**** Source material ****
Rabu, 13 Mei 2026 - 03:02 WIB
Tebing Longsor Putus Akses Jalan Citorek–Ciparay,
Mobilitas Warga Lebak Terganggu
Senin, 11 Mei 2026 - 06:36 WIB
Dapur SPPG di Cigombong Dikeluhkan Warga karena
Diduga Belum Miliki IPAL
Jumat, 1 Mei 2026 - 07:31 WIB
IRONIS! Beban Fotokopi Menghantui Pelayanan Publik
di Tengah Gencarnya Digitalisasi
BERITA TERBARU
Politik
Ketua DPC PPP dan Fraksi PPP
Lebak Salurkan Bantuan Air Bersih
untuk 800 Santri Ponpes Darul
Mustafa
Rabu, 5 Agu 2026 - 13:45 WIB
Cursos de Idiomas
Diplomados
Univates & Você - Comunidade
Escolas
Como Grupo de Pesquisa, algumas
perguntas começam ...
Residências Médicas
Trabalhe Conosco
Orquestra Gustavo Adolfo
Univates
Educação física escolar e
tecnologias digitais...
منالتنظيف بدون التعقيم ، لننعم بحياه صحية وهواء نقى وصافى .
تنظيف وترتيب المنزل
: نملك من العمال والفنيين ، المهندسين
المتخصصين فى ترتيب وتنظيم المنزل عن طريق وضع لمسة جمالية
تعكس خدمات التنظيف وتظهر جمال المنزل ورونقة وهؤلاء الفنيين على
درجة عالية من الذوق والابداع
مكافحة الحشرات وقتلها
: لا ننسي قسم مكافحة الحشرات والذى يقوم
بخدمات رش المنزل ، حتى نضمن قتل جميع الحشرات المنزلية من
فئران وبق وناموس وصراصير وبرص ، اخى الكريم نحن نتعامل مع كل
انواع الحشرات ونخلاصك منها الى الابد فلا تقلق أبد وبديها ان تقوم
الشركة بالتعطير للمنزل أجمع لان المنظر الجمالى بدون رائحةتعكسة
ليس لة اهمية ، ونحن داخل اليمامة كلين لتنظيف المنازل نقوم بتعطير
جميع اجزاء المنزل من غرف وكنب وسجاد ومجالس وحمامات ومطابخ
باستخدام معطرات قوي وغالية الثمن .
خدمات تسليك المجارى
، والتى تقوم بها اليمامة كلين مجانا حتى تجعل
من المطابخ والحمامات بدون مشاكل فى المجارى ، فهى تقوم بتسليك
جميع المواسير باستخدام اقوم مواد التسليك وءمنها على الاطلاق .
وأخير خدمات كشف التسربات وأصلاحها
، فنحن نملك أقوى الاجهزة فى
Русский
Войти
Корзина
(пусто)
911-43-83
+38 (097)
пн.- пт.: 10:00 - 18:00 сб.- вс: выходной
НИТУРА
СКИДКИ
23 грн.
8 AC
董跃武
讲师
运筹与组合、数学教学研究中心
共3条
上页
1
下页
****
### Aim of the task
Rewrite the rows from the beginning through the line containing "خدمات تسليك المجارى", replacing "WIB" with "WITA" wherever it appears and keeping everything else the same.

### Your solution
Rabu, 13 Mei 2026 - 03:02 WITA
Tebing Longsor Putus Akses Jalan Citorek–Ciparay,
Mobilitas Warga Lebak Terganggu
Senin, 11 Mei 2026 - 06:36 WITA
Dapur SPPG di Cigombong Dikeluhkan Warga karena
Diduga Belum Miliki IPAL
Jumat, 1 Mei 2026 - 07:31 WITA
IRONIS! Beban Fotokopi Menghantui Pelayanan Publik
di Tengah Gencarnya Digitalisasi
BERITA TERBARU
Politik
Ketua DPC PPP dan Fraksi PPP
Lebak Salurkan Bantuan Air Bersih
untuk 800 Santri Ponpes Darul
Mustafa
Rabu, 5 Agu 2026 - 13:45 WITA
Cursos de Idiomas
Diplomados
Univates & Você - Comunidade
Escolas
Como Grupo de Pesquisa, algumas
perguntas começam ...
Residências Médicas
Trabalhe Conosco
Orquestra Gustavo Adolfo
Univates
Educação física escolar e
tecnologias digitais...
منالتنظيف بدون التعقيم ، لننعم بحياه صحية وهواء نقى وصافى .
تنظيف وترتيب المنزل
: نملك من العمال والفنيين ، المهندسين
المتخصصين فى ترتيب وتنظيم المنزل عن طريق وضع لمسة جمالية
تعكس خدمات التنظيف وتظهر جمال المنزل ورونقة وهؤلاء الفنيين على
درجة عالية من الذوق والابداع
مكافحة الحشرات وقتلها
: لا ننسي قسم مكافحة الحشرات والذى يقوم
بخدمات رش المنزل ، حتى نضمن قتل جميع الحشرات المنزلية من
فئران وبق وناموس وصراصير وبرص ، اخى الكريم نحن نتعامل مع كل
انواع الحشرات ونخلاصك منها الى الابد فلا تقلق أبد وبديها ان تقوم
الشركة بالتعطير للمنزل أجمع لان المنظر الجمالى بدون رائحةتعكسة
ليس لة اهمية ، ونحن داخل اليمامة كلين لتنظيف المنازل نقوم بتعطير
جميع اجزاء المنزل من غرف وكنب وسجاد ومجالس وحمامات ومطابخ
باستخدام معطرات قوي وغالية الثمن .
خدمات تسليك المجارى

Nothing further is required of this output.